Amazon Signs Inference Chip Deal With Cerebras Systems

Amazon said it has reached a deal with Cerebras Systems to bring Cerebras’ artificial intelligence inference chips to Amazon Web Services, expanding the menu of specialized hardware available to customers building and running generative AI applications in the cloud.
The arrangement will make Cerebras chips accessible through AWS, according to reports from The Wall Street Journal and Reuters, and statements from Cerebras describing the company’s technology coming to AWS. The companies are positioning the partnership around AI inference, the stage where trained models generate outputs such as text, images, or code in response to user prompts.

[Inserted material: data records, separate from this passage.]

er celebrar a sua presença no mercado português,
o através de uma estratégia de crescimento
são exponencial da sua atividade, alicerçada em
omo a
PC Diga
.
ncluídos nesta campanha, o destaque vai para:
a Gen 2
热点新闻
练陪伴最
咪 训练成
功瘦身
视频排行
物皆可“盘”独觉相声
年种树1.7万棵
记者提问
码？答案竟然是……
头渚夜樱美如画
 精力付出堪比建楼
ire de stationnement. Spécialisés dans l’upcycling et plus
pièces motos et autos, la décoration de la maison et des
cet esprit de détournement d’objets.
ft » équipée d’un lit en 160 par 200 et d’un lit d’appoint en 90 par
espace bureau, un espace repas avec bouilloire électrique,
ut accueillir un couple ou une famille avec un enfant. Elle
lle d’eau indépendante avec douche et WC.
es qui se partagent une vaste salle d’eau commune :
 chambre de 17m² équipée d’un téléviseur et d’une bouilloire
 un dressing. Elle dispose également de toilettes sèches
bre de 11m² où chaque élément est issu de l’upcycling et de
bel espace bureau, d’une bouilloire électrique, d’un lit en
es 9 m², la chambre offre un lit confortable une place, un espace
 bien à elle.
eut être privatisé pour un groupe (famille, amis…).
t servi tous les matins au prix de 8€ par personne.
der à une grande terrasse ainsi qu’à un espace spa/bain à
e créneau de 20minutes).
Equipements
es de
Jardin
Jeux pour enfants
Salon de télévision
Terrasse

Amazon, through AWS, is a major provider of cloud computing infrastructure for businesses, governments, and developers. Cerebras Systems is known for building large-scale AI chips and systems designed to accelerate machine learning workloads. The companies said the deal focuses on improving performance for inference workloads, which have become a central cost and capacity concern as generative AI tools are deployed more broadly.
The move adds another option for AWS customers seeking higher speed and efficiency as they serve AI-powered features to end users. Inference can require massive compute resources when applications scale, creating demand for hardware optimized for running models quickly and economically.
For AWS, offering Cerebras hardware alongside other cloud compute options is a way to compete in a market where customers increasingly evaluate cloud providers based on their ability to deliver AI performance and availability. For Cerebras, the deal places its chips within one of the largest cloud platforms, potentially widening access to its technology for enterprises that prefer to consume AI infrastructure as a cloud service rather than buying and operating their own systems.
The partnership also underscores the growing specialization inside cloud data centers, where providers are expanding beyond general-purpose computing into tailored systems built for AI. As more companies move from experimentation to production AI, inference performance and cost have become practical constraints that can shape user experience, latency, and operating budgets.
Details about customer availability, pricing, and the specific AWS service path for accessing Cerebras inference hardware were not fully laid out in the provided context. The companies have framed the agreement as an expansion of infrastructure choices for customers running generative AI workloads.
Next, AWS customers and developers will be looking for concrete rollout timelines, regions where the capacity will be offered, and technical documentation showing how Cerebras-based inference integrates with existing AWS tools and model deployment workflows. Enterprises evaluating the offering will also seek benchmarks and service-level commitments once the capability is generally available.
The deal marks another step in the intensifying push by cloud providers and chipmakers to supply the infrastructure that will run the next wave of AI applications at scale.